Okay. I understand the wordpress developers. They say “runs with php + mysql”. In order to accomodate this, they made a horrible tradeoff, and shoved as much as possible into the options table. Core wordpress does not rely on cron being available on the system. Core wordpress does not rely on additional tables outside its very limited schema being functional. I’m not sure core wordpress even requires foreign key support in mysql (absent from MyISAM for a ridiculous amount of time). To work around this, they did the best they could. I really think if you wanted to schedule a set of jobs, you could make a table for this. Serializing an array smells alot like putting a table inside a row. I’ll leave it to the relational theory nazis to analyze that.

Schedule of jobs is actually a work queue in some cases

As a hosting company, I only see this when it reaches perverse levels. Lets inspect the process in the context of a lot of traffic, plugins that schedule jobs after or during every page view, a long queue of jobs to process, and remote updates. If you’re unsure why I suggest this situation, consider the impact of https://wordpress.org/plugins/disqus-comment-system/. This puts a comment thread on every post, and a separately scheduled job on every post thread. On a moderately busy site, these grow to the megabytes, and since the serialized array is just a text field (option_value) in the table, the database hands it off to any and everyone as a string. I’ve seen 40-50% of php execution time taken by retrieval, deserialization, manipulation (enqueue), and update of this value as the database grows. If you think I’m making this up, compare https://wordpress.org/support/topic/high-server-load-and-dsq_sync_forum-problem/.
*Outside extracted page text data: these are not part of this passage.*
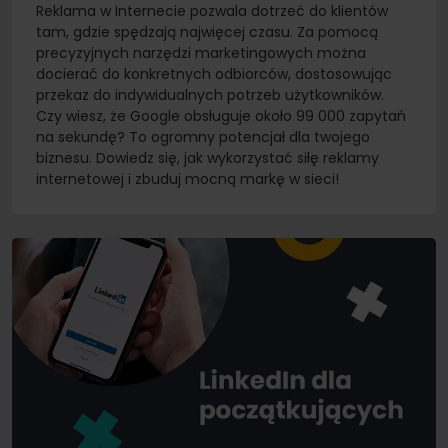
Reklama w Internecie pozwala dotrzeć do klientów
tam, gdzie spędzają najwięcej czasu. Za pomocą
precyzyjnych narzędzi marketingowych można
docierać do konkretnych odbiorców, dostosowując
przekaz do indywidualnych potrzeb użytkowników.
Czy wiesz, że Google obsługuje około 99 000 zapytań
na sekundę? To ogromny potencjał dla twojego
biznesu. Dowiedz się, jak wykorzystać siłę reklamy
internetowej i zbuduj mocną markę w sieci!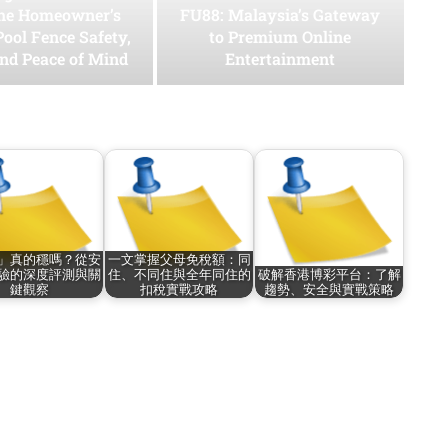
he Homeowner’s
FU88: Malaysia’s Gateway
Pool Fence Safety,
to Premium Online
and Peace of Mind
Entertainment
」真的穩嗎？從安
一文掌握父母免稅額：同
驗的深度評測與關
住、不同住與全年同住的
破解香港博彩平台：了解
鍵觀察
扣稅實戰攻略
趨勢、安全與實戰策略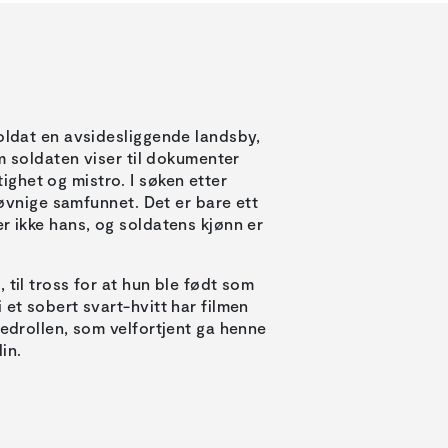
soldat en avsidesliggende landsby,
om soldaten viser til dokumenter
ghet og mistro. I søken etter
 søvnige samfunnet. Det er bare ett
r ikke hans, og soldatens kjønn er
 til tross for at hun ble født som
 et sobert svart-hvitt har filmen
vedrollen, som velfortjent ga henne
in.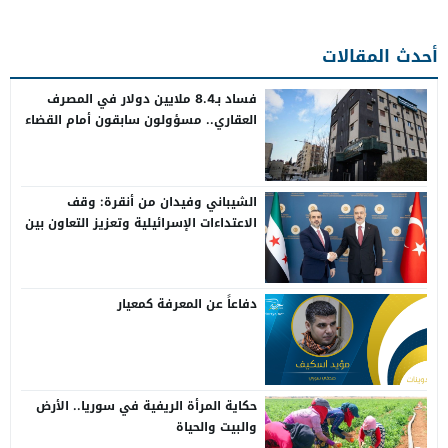
أحدث المقالات
فساد بـ8.4 ملايين دولار في المصرف
العقاري.. مسؤولون سابقون أمام القضاء
الشيباني وفيدان من أنقرة: وقف
الاعتداءات الإسرائيلية وتعزيز التعاون بين
سوريا وتركيا
دفاعاً عن المعرفة كمعيار
حكاية المرأة الريفية في سوريا.. الأرض
والبيت والحياة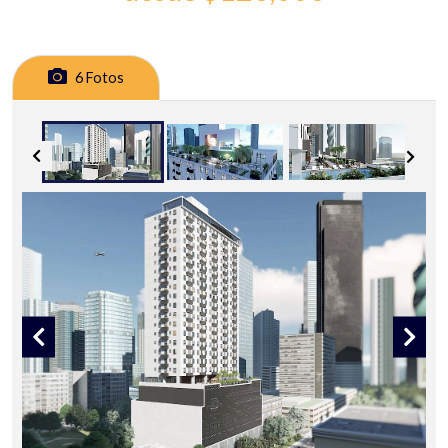
6 Fotos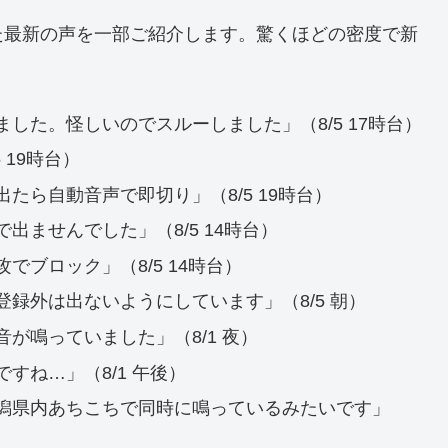
た最新の声を一部ご紹介します。驚くほどの密度で新
した。怪しいのでスルーしました」（8/5 17時台）
 19時台）
たら自動音声で即切り」（8/5 19時台）
ませんでした」（8/5 14時台）
ブロック」（8/5 14時台）
録外は出ないようにしています」（8/5 朝）
が鳴っていました」（8/1 夜）
すね…」（8/1 午後）
潟県内あちこちで同時に鳴っているみたいです」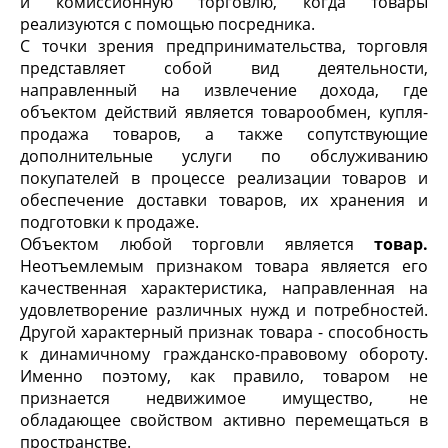
и комиссионную торговлю, когда товары
реализуются с помощью посредника.
С точки зрения предпринимательства, торговля
представляет собой вид деятельности,
направленный на извлечение дохода, где
объектом действий является товарообмен, купля-
продажа товаров, а также сопутствующие
дополнительные услуги по обслуживанию
покупателей в процессе реализации товаров и
обеспечение доставки товаров, их хранения и
подготовки к продаже.
Объектом любой торговли является
товар.
Неотъемлемым признаком товара является его
качественная характеристика, направленная на
удовлетворение различных нужд и потребностей.
Другой характерный признак товара - способность
к динамичному гражданско-правовому обороту.
Именно поэтому, как правило, товаром не
признается недвижимое имущество, не
обладающее свойством активно перемещаться в
пространстве.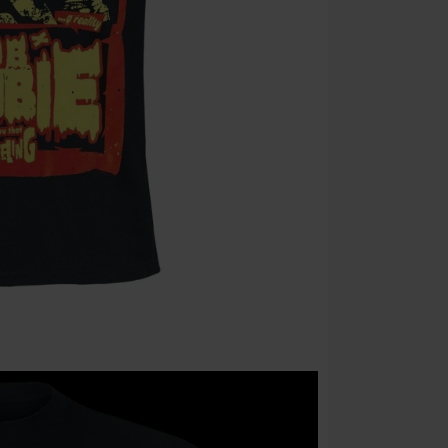
dárkové poukaz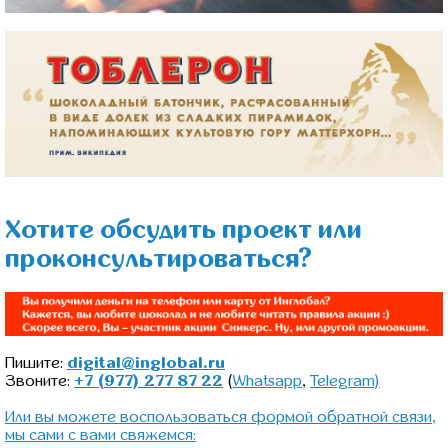
Хотите обсудить проект или
проконсультироваться?
Пишите:
digital@inglobal.ru
Звоните:
+7 (977) 277 87 22
(
Whatsapp
,
Telegram)
Или вы можете воспользоваться формой обратной связи,
мы сами с вами свяжемся: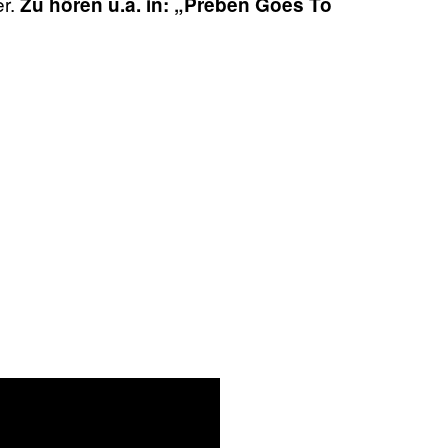
er.
Zu hören u.a. in: „Preben Goes To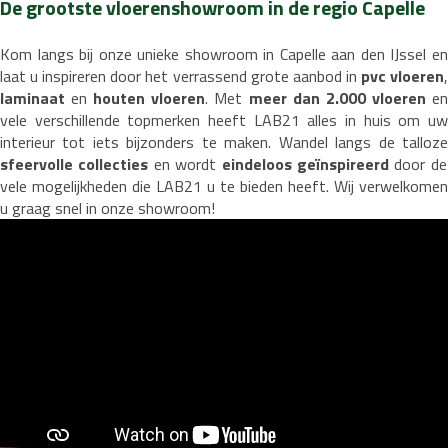
De grootste vloerenshowroom in de regio Capelle
t
mbiant
Laminaat restpartijen
Budget-line
Legservice
Floorlife
Klik laminaat
Legmateriaal
Proces en werk
Heritage
Wit
Merken
Legdienst
Service info
n
Albero
Eiken vloeren
Arborea
Legservice
Eiken visgraat
Elora
Noble Timber
Legmateriaal
Lamelpar
Proces 
Vloerverwarming Legdienst
Vloerverwarmi
Kom langs bij onze unieke showroom in Capelle aan den IJssel en
laat u inspireren door het verrassend grote aanbod in
pvc vloeren
rming kosten
Vloerverwarming planning
Vloerverwarming verdeler
Vloerverwarming voor
Vloerverw
Vloerver
gdienst
Service informatie
laminaat
en
houten
vloeren
. Met
meer dan 2.000 vloeren
e
vele verschillende topmerken heeft LAB21 alles in huis om uw
 HPL
Legservice
Traprenovatie PVC
Legmateriaal
Open trap renoveren
Traprenovatie Hout
Onderhoud
Dichte 
Vloer van de Week
interieur tot iets bijzonders te maken. Wandel langs de talloze
sfeervolle collecties
en wordt
eindeloos geïnspireerd
door de
Vloer van de Week
vele mogelijkheden die LAB21 u te bieden heeft. Wij verwelkomen
u graag snel in onze showroom!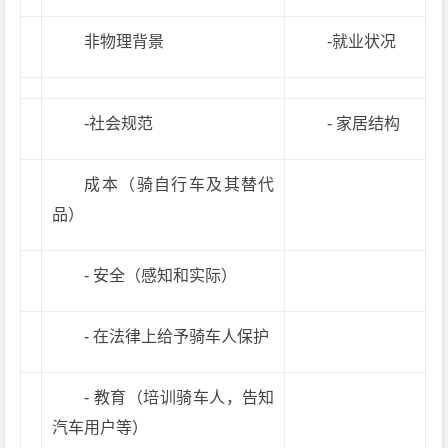
非物理背景
-就业状况
-社会规范
- 家居结构
成本（骑自行车及其替代
品）
- 安全（感知和实际）
- 在法律上给予骑车人保护
- 教育（培训骑车人，告知
汽车用户等）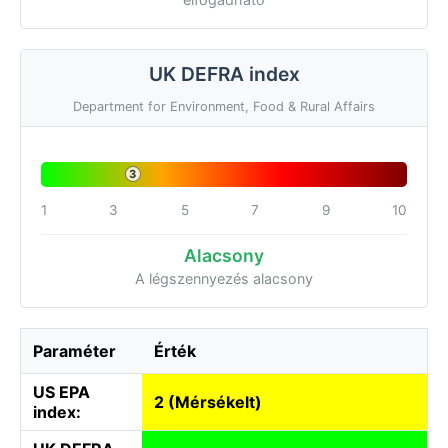
UK DEFRA index
Department for Environment, Food & Rural Affairs
3
1
3
5
7
9
10
Alacsony
A légszennyezés alacsony
Paraméter
Érték
US EPA
2 (Mérsékelt)
index: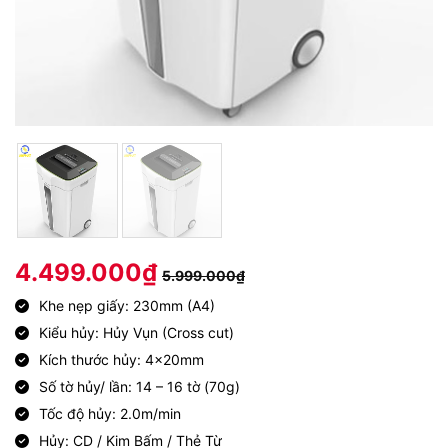
4.499.000
₫
5.999.000
₫
Khe nẹp giấy: 230mm (A4)
Kiểu hủy: Hủy Vụn (Cross cut)
Kích thước hủy: 4x20mm
Số tờ hủy/ lần: 14 – 16 tờ (70g)
Tốc độ hủy: 2.0m/min
Hủy: CD / Kim Bấm / Thẻ Từ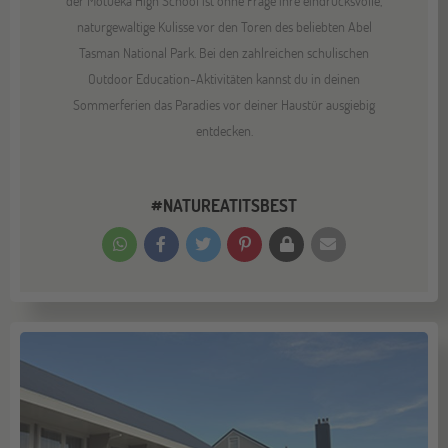
der Motueka High School ist ohne Frage ihre eindrucksvolle,
naturgewaltige Kulisse vor den Toren des beliebten Abel
Tasman National Park. Bei den zahlreichen schulischen
Outdoor Education-Aktivitäten kannst du in deinen
Sommerferien das Paradies vor deiner Haustür ausgiebig
entdecken.
#NATUREATITSBEST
So when you have a large, serialized list, and a network latency for each job, what happens is that this value (appended to on each pageview with a key that says something like “five minutes from now, check for more comments), takes longer to process than the space between page views. Since the read from option cron does not lock the row (not part of mysql) or the table (harikiri for wordpress, which won’t load if the options table is not readable), what happens is that subsequent reads and updates will cause the row to be updated while the worker is handling the cron. What this means in practice is that as long as the traffic rate is high enough that the odds of a read occurring (part of “select option_name, option_value from options where autoload=’yes’) occurs within the execution time of the main site before the cron process finishes, then the cron job, completing its tasks queue, goes to write the cron option, but the read a moment before commits an append to dirty/old data immediately afterward, and all completed work is enqueued again. This is a nightmare. Rather than a set of independent jobs, because of serialization, this is a single blob. The only way this ever empties is when the ambient request level drops to nearly nothing, so that the cron process can complete. If the time to process exceeds the frequency of requests, the picture is bleak.

How this could be done right.

Well, apart from my first instinct – a cron table, with one column for next time stamp, one column for periodicity, one column for action – the next best thing would be to mark doing-cron in the options table, and have a cron-append option that is normally empty if not doing-cron, and the final step in cron.php will be to execute logic that takes the processed job list, merges in the cron-append content, sets cron to the result, and clears both doing-cron flag and cron-append array in the options table.